Dr. Chris Ibegbu is largely responsible for the day-to-day operation of the Emory CFAR Immunology Core. In this capacity, Dr. Ibegbu assists AIDS researchers by developing state-of-the-art assays to monitor immune responses to potential vaccines. He also provides training for investigators throughout the world, and collaborates with various researchers on immunological studies.

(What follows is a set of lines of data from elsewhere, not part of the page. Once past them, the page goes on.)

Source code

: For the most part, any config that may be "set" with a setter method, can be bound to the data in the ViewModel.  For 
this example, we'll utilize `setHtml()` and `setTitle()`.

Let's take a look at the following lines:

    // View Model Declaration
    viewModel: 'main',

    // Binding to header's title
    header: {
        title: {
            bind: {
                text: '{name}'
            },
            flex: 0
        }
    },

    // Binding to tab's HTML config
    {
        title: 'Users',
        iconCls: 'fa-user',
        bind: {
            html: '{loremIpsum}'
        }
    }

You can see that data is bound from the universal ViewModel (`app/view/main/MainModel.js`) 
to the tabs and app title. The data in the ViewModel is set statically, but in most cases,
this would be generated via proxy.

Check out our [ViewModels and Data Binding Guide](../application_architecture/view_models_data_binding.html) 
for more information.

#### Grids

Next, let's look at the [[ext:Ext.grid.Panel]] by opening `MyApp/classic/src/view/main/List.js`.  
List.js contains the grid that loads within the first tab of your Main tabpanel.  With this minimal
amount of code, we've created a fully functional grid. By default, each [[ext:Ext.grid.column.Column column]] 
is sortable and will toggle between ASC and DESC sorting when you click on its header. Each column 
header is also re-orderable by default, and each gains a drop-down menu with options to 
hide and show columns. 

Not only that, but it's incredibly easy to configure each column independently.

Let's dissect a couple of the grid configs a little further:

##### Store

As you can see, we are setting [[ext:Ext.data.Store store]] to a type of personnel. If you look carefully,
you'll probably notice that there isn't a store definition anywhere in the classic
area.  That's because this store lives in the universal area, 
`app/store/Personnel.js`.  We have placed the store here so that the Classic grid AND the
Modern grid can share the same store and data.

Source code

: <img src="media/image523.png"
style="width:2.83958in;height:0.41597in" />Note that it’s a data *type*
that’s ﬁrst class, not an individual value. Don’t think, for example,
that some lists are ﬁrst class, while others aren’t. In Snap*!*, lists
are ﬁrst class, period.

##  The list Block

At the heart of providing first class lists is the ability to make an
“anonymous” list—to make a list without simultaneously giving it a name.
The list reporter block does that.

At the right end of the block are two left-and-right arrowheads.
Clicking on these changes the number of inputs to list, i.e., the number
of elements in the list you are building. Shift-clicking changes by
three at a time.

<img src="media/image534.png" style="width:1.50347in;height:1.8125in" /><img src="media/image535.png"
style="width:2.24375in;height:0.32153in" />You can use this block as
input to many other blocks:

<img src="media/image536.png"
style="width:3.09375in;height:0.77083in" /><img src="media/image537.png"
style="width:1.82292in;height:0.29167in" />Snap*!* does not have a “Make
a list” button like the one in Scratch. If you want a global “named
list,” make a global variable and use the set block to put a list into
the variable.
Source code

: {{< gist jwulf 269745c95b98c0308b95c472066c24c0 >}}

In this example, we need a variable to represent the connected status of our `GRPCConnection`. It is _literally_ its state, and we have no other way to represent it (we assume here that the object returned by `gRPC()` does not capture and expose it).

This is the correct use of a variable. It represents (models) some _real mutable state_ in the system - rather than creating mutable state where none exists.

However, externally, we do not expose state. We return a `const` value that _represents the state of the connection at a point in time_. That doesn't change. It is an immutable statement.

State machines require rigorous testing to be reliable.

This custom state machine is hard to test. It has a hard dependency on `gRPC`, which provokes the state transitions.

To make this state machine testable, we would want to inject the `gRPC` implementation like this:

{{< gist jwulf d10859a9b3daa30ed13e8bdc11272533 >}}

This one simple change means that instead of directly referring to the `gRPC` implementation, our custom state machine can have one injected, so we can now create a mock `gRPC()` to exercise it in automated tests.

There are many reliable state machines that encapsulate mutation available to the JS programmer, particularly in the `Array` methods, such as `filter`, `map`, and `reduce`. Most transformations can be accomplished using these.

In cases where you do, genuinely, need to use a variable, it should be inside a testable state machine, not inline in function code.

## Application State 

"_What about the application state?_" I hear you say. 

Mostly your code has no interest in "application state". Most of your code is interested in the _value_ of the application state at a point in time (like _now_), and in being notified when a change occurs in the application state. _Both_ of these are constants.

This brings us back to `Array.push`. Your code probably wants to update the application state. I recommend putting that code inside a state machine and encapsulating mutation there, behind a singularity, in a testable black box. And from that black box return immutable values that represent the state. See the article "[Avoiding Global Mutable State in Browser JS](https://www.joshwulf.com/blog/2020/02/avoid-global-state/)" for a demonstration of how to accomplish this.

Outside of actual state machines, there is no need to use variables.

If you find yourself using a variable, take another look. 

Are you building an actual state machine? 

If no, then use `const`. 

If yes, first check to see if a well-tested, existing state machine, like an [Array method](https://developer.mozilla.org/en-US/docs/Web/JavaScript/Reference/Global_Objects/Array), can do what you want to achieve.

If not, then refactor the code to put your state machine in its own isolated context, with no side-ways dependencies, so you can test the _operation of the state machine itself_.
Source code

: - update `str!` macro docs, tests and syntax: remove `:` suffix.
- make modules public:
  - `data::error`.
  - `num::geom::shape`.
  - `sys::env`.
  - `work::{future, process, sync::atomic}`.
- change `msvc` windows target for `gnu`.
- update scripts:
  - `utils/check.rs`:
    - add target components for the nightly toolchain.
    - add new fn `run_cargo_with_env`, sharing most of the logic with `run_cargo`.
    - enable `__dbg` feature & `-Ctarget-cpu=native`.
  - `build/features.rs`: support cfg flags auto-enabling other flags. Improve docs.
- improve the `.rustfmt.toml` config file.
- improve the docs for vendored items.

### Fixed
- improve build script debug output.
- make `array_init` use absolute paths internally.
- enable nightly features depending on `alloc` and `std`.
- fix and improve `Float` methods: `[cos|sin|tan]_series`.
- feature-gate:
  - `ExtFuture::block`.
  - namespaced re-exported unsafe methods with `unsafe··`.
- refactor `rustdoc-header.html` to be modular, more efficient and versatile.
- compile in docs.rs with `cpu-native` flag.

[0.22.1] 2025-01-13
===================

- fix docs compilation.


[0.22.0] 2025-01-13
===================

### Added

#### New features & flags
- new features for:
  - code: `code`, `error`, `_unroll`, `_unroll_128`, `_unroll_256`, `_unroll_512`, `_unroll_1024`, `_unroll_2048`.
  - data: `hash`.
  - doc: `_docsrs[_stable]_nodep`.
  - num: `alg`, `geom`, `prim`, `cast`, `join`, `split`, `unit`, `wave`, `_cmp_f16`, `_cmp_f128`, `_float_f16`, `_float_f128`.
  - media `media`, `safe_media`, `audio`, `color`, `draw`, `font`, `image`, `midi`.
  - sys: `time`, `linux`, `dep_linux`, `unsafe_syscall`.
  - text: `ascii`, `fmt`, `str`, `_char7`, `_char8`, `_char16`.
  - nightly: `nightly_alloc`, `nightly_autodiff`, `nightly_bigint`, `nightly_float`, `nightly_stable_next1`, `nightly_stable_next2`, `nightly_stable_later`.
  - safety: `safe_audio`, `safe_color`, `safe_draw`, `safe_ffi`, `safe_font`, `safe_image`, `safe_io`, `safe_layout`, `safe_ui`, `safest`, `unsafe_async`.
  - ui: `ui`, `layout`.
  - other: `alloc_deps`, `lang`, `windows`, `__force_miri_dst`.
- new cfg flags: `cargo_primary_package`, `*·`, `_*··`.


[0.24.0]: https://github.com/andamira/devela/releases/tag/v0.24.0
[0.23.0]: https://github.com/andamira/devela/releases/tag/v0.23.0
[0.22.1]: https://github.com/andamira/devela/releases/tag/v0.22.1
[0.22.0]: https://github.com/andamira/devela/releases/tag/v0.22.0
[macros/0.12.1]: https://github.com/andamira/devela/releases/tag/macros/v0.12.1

Dr. Ibegbu is a Research Assistant Professor in the Department of Microbiology and Immunology in the Emory University School of Medicine. He earned his Ph.D. in microbiology from Morehouse School of Medicine, and did his post-doctoral training in the Division of HIV/AIDS, National Center for Infectious Diseases, Centers for Disease Control and Prevention.

Research Interests

Dr. Ibegbu has over 20 years of experience in the study of Immunology and Infectious Diseases. He has extensive experience in multiparameter flow cytometric analysis of HIV-infected individuals and in particular, pediatric patients. He is currently an assistant professor and associate director of Emory Center for AIDS research Immunology Core Laboratory, which is involved in the development, standardization, and optimization of several state-of-the-art assays of cellular immune function for Human and nonhuman Primates. He is responsible for day-to-day supervision of the laboratory staff. His work is critical to assisting scientist in developing potential vaccines. Dr. Ibegbu also provides training for investigators throughout the world and collaborates with various researchers on immunological studies.  He is a co-investigator on several projects being studied by the Core Laboratory, including the Anthrax Vaccine Research Project, the AIDS vaccine development study, the breast milk as an HIV vector, Malaria and Tularemia vaccines.